The CAYC had always wanted to be a part of the international art and culture milieu. To celebrate the opening of their headquarters on Viamonte street, they organized an auction of works donated by artists that would attract foreign critics such as Jasia Reichardt, deputy director of the Institute of Contemporary Art (ICA) in London; Charles Spencer, director of the Camden Art Centre, also in London; and critics and artists like Willoughby Sharp and Charles Harrison. This initiative launched a period of transnational exchanges that lasted for much of the 1970s.
After an initial exhibition overseas (From Figuration Art to Systems Art in Argentina, Camden Arts Centre, London February 1971), the CAYC hosted El arte como idea en Inglaterra, which consisted of works selected by Charles Harrison (1942–2009).
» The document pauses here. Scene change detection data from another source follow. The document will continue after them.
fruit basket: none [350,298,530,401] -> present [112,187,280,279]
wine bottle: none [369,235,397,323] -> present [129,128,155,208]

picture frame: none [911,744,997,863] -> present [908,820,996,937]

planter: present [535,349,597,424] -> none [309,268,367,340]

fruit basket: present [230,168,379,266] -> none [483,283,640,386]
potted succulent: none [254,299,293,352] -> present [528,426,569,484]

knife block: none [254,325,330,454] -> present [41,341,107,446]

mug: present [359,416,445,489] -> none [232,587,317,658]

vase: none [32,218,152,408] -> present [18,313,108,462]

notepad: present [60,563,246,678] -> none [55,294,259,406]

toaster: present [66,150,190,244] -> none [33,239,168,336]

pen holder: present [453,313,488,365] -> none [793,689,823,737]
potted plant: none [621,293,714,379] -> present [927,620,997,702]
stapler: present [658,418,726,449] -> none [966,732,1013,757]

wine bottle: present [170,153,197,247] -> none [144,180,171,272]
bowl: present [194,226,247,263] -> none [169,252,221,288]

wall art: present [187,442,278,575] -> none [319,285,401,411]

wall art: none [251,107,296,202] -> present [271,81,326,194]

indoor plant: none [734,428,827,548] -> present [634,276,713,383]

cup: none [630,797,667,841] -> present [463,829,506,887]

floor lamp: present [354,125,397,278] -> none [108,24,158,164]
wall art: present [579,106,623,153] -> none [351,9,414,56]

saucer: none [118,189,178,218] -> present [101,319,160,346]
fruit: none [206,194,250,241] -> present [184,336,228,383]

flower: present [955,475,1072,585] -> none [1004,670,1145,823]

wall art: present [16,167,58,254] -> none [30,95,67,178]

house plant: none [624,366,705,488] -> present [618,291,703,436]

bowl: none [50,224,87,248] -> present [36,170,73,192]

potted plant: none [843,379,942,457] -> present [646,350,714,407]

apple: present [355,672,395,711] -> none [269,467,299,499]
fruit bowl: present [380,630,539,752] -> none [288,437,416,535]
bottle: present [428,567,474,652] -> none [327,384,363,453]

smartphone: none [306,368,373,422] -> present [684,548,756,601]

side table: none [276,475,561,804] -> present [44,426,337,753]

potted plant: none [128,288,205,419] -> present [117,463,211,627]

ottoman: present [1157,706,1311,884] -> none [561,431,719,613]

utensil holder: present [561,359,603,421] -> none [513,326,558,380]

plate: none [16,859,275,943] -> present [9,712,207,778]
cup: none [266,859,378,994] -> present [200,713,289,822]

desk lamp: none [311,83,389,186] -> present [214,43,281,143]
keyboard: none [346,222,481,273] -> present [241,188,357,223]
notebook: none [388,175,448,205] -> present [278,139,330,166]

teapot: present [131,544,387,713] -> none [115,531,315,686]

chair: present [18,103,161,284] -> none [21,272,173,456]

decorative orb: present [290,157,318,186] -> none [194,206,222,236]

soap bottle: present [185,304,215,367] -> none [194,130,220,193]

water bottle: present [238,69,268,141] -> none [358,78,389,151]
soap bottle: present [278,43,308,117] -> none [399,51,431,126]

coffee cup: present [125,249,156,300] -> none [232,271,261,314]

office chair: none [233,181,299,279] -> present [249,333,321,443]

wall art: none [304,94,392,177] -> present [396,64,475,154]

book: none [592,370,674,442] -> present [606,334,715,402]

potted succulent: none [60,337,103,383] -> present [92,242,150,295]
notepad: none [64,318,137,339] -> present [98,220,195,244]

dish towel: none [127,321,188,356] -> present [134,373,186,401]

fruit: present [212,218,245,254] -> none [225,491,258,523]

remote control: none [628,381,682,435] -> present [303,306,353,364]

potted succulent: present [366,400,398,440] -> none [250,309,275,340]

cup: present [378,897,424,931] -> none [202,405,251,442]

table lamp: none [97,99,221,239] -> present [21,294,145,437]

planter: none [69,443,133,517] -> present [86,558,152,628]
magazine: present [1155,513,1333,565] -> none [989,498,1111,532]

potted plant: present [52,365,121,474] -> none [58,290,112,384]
Harrison was a well-known historian, curator, and member of the pioneering art group Art & Language. In 1968 the group started challenging the practice and criticism of modern art, encouraging artists to “dematerialize in art.” These ideas had already made the rounds in Argentina thanks to the critic Oscar Masotta (see: Happenings, ed. Jorge Álvarez, Buenos Aires: 1967). Artists increasingly rejected traditional supports (such as painting or sculpture, among others) and created conceptual pieces that emphasized process.
This matter received worldwide exposure thanks to a potpourri book whose original title filled the entire cover. Six Years: The Dematerialization of the Art Object from 1966 to 1972 (1973), written by Lucy R. Lippard and John Chandler. The original essay was written in 1968, when Lippard happened to be in Argentina, where she got in touch with members of the Tucumán Arde (1968) movement, in Rosario and in Buenos Aires.